Lawyers and accountants prepared “proffer” to federal authorities, scrambled to devise narrative on unpaid taxes in emails that undercut president’s longtime claim his son did nothing wrong.
As the 2016 election kicked into full gear, Hunter Biden’s inner circle feared an impending federal criminal indictment of his long-time business partner might expose the then-vice president’s son to legal jeopardy because he had avoided paying taxes on income from the Ukrainian gas firm Burisma Holdings, according to emails on an abandoned laptop seized by the FBI.
The emails capture the real-time communications of Hunter Biden with defense lawyers and a corporate accountant after federal authorities subpoenaed some of his business records five years ago. The document demand sent his inner circle scrambling to develop a story to explain the unpaid taxes from 2014 and 2015 and prepare a “proffer” — an offer of testimony — to give to federal prosecutors and the FBI, IRS and Securities and Exchange Commission agents investigating his partner Devon Archer.
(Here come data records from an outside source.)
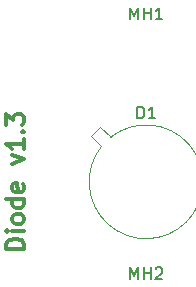
<source format=gbr>
G04 #@! TF.GenerationSoftware,KiCad,Pcbnew,(5.0.0)*
G04 #@! TF.CreationDate,2019-03-24T09:47:22+01:00*
G04 #@! TF.ProjectId,photoDiode_MDversion1.2,70686F746F44696F64655F4D44766572,rev?*
G04 #@! TF.SameCoordinates,Original*
G04 #@! TF.FileFunction,Legend,Top*
G04 #@! TF.FilePolarity,Positive*
%FSLAX46Y46*%
G04 Gerber Fmt 4.6, Leading zero omitted, Abs format (unit mm)*
G04 Created by KiCad (PCBNEW (5.0.0)) date 03/24/19 09:47:22*
%MOMM*%
%LPD*%
G01*
G04 APERTURE LIST*
%ADD10C,0.300000*%
%ADD11C,0.120000*%
%ADD12C,0.150000*%
G04 APERTURE END LIST*
D10*
X139678571Y-100678571D02*
X138178571Y-100678571D01*
X138178571Y-100321428D01*
X138250000Y-100107142D01*
X138392857Y-99964285D01*
X138535714Y-99892857D01*
X138821428Y-99821428D01*
X139035714Y-99821428D01*
X139321428Y-99892857D01*
X139464285Y-99964285D01*
X139607142Y-100107142D01*
X139678571Y-100321428D01*
X139678571Y-100678571D01*
X139678571Y-99178571D02*
X138678571Y-99178571D01*
X138178571Y-99178571D02*
X138250000Y-99250000D01*
X138321428Y-99178571D01*
X138250000Y-99107142D01*
X138178571Y-99178571D01*
X138321428Y-99178571D01*
X139678571Y-98250000D02*
X139607142Y-98392857D01*
X139535714Y-98464285D01*
X139392857Y-98535714D01*
X138964285Y-98535714D01*
X138821428Y-98464285D01*
X138750000Y-98392857D01*
X138678571Y-98250000D01*
X138678571Y-98035714D01*
X138750000Y-97892857D01*
X138821428Y-97821428D01*
X138964285Y-97750000D01*
X139392857Y-97750000D01*
X139535714Y-97821428D01*
X139607142Y-97892857D01*
X139678571Y-98035714D01*
X139678571Y-98250000D01*
X139678571Y-96464285D02*
X138178571Y-96464285D01*
X139607142Y-96464285D02*
X139678571Y-96607142D01*
X139678571Y-96892857D01*
X139607142Y-97035714D01*
X139535714Y-97107142D01*
X139392857Y-97178571D01*
X138964285Y-97178571D01*
X138821428Y-97107142D01*
X138750000Y-97035714D01*
X138678571Y-96892857D01*
X138678571Y-96607142D01*
X138750000Y-96464285D01*
X139607142Y-95178571D02*
X139678571Y-95321428D01*
X139678571Y-95607142D01*
X139607142Y-95750000D01*
X139464285Y-95821428D01*
X138892857Y-95821428D01*
X138750000Y-95750000D01*
X138678571Y-95607142D01*
X138678571Y-95321428D01*
X138750000Y-95178571D01*
X138892857Y-95107142D01*
X139035714Y-95107142D01*
X139178571Y-95821428D01*
X138678571Y-93464285D02*
X139678571Y-93107142D01*
X138678571Y-92750000D01*
X139678571Y-91392857D02*
X139678571Y-92250000D01*
X139678571Y-91821428D02*
X138178571Y-91821428D01*
X138392857Y-91964285D01*
X138535714Y-92107142D01*
X138607142Y-92250000D01*
X139535714Y-90750000D02*
X139607142Y-90678571D01*
X139678571Y-90750000D01*
X139607142Y-90821428D01*
X139535714Y-90750000D01*
X139678571Y-90750000D01*
X138178571Y-90178571D02*
X138178571Y-89250000D01*
X138750000Y-89750000D01*
X138750000Y-89535714D01*
X138821428Y-89392857D01*
X138892857Y-89321428D01*
X139035714Y-89250000D01*
X139392857Y-89250000D01*
X139535714Y-89321428D01*
X139607142Y-89392857D01*
X139678571Y-89535714D01*
X139678571Y-89964285D01*
X139607142Y-90107142D01*
X139535714Y-90178571D01*
D11*
G04 #@! TO.C,D1*
X147002916Y-91225098D02*
X146111961Y-90334144D01*
X146111961Y-90334144D02*
X145334144Y-91111961D01*
X145334144Y-91111961D02*
X146225098Y-92002916D01*
X146225326Y-92002629D02*
G75*
G03X147002916Y-91225098I3774674J-2997371D01*
G01*
D12*
X149261904Y-89632380D02*
X149261904Y-88632380D01*
X149500000Y-88632380D01*
X149642857Y-88680000D01*
X149738095Y-88775238D01*
X149785714Y-88870476D01*
X149833333Y-89060952D01*
X149833333Y-89203809D01*
X149785714Y-89394285D01*
X149738095Y-89489523D01*
X149642857Y-89584761D01*
X149500000Y-89632380D01*
X149261904Y-89632380D01*
X150785714Y-89632380D02*
X150214285Y-89632380D01*
X150500000Y-89632380D02*
X150500000Y-88632380D01*
X150404761Y-88775238D01*
X150309523Y-88870476D01*
X150214285Y-88918095D01*
G04 #@! TO.C,MH1*
X148666666Y-81252380D02*
X148666666Y-80252380D01*
X149000000Y-80966666D01*
X149333333Y-80252380D01*
X149333333Y-81252380D01*
X149809523Y-81252380D02*
X149809523Y-80252380D01*
X149809523Y-80728571D02*
X150380952Y-80728571D01*
X150380952Y-81252380D02*
X150380952Y-80252380D01*
X151380952Y-81252380D02*
X150809523Y-81252380D01*
X151095238Y-81252380D02*
X151095238Y-80252380D01*
X151000000Y-80395238D01*
X150904761Y-80490476D01*
X150809523Y-80538095D01*
G04 #@! TO.C,MH2*
X148666666Y-103252380D02*
X148666666Y-102252380D01*
X149000000Y-102966666D01*
X149333333Y-102252380D01*
X149333333Y-103252380D01*
X149809523Y-103252380D02*
X149809523Y-102252380D01*
X149809523Y-102728571D02*
X150380952Y-102728571D01*
X150380952Y-103252380D02*
X150380952Y-102252380D01*
X150809523Y-102347619D02*
X150857142Y-102300000D01*
X150952380Y-102252380D01*
X151190476Y-102252380D01*
X151285714Y-102300000D01*
X151333333Y-102347619D01*
X151380952Y-102442857D01*
X151380952Y-102538095D01*
X151333333Y-102680952D01*
X150761904Y-103252380D01*
X151380952Y-103252380D01*
G04 #@! TD*
M02*

</source>
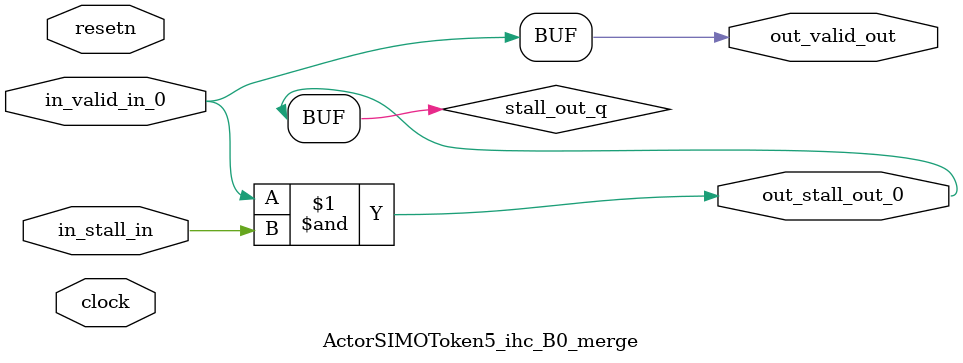
<source format=sv>



(* altera_attribute = "-name AUTO_SHIFT_REGISTER_RECOGNITION OFF; -name MESSAGE_DISABLE 10036; -name MESSAGE_DISABLE 10037; -name MESSAGE_DISABLE 14130; -name MESSAGE_DISABLE 14320; -name MESSAGE_DISABLE 15400; -name MESSAGE_DISABLE 14130; -name MESSAGE_DISABLE 10036; -name MESSAGE_DISABLE 12020; -name MESSAGE_DISABLE 12030; -name MESSAGE_DISABLE 12010; -name MESSAGE_DISABLE 12110; -name MESSAGE_DISABLE 14320; -name MESSAGE_DISABLE 13410; -name MESSAGE_DISABLE 113007; -name MESSAGE_DISABLE 10958" *)
module ActorSIMOToken5_ihc_B0_merge (
    input wire [0:0] in_stall_in,
    input wire [0:0] in_valid_in_0,
    output wire [0:0] out_stall_out_0,
    output wire [0:0] out_valid_out,
    input wire clock,
    input wire resetn
    );

    wire [0:0] stall_out_q;


    // stall_out(LOGICAL,6)
    assign stall_out_q = in_valid_in_0 & in_stall_in;

    // out_stall_out_0(GPOUT,4)
    assign out_stall_out_0 = stall_out_q;

    // out_valid_out(GPOUT,5)
    assign out_valid_out = in_valid_in_0;

endmodule

</source>
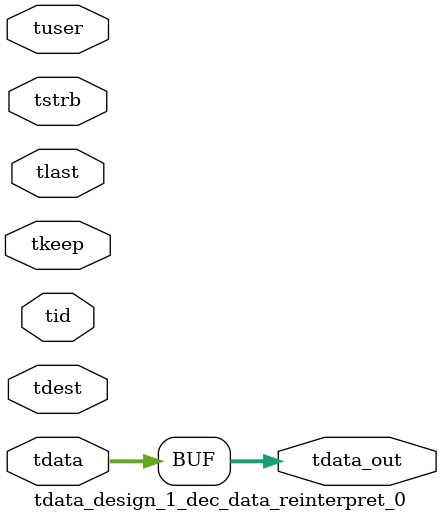
<source format=v>


`timescale 1ps/1ps

module tdata_design_1_dec_data_reinterpret_0 #
(
parameter C_S_AXIS_TDATA_WIDTH = 32,
parameter C_S_AXIS_TUSER_WIDTH = 0,
parameter C_S_AXIS_TID_WIDTH   = 0,
parameter C_S_AXIS_TDEST_WIDTH = 0,
parameter C_M_AXIS_TDATA_WIDTH = 32
)
(
input  [(C_S_AXIS_TDATA_WIDTH == 0 ? 1 : C_S_AXIS_TDATA_WIDTH)-1:0     ] tdata,
input  [(C_S_AXIS_TUSER_WIDTH == 0 ? 1 : C_S_AXIS_TUSER_WIDTH)-1:0     ] tuser,
input  [(C_S_AXIS_TID_WIDTH   == 0 ? 1 : C_S_AXIS_TID_WIDTH)-1:0       ] tid,
input  [(C_S_AXIS_TDEST_WIDTH == 0 ? 1 : C_S_AXIS_TDEST_WIDTH)-1:0     ] tdest,
input  [(C_S_AXIS_TDATA_WIDTH/8)-1:0 ] tkeep,
input  [(C_S_AXIS_TDATA_WIDTH/8)-1:0 ] tstrb,
input                                                                    tlast,
output [C_M_AXIS_TDATA_WIDTH-1:0] tdata_out
);

assign tdata_out = {tdata[127:0]};

endmodule


</source>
Hunter Biden revealed late last year he is under federal investigation for tax issues, but the emails obtained by Just the News show the president’s youngest son has been worried about federal exposure on taxes since April 2016, long before Donald Trump was elected president or Biden’s Ukraine business dealings became the focus of scandal and an impeachment trial.
Emails written five years ago by Eric Schwerin, an executive inside the Rosemont Seneca business empire where Hunter Biden worked, show there was about $1 million in personal income — about $400,000 in 2014 and $600,000 in 2015 — that the younger Biden had earned as a board member and consultant for Burisma that had not been fully covered by U.S. tax payments.
“Hunter and I talked briefly this morning and feel good with where we are on the taxes and the narrative regarding that,” Schwerin wrote defense lawyers George Mesires and Michael MacPhail on April 14, 2016 as the team tried to secure a cooperation agreement with federal authorities.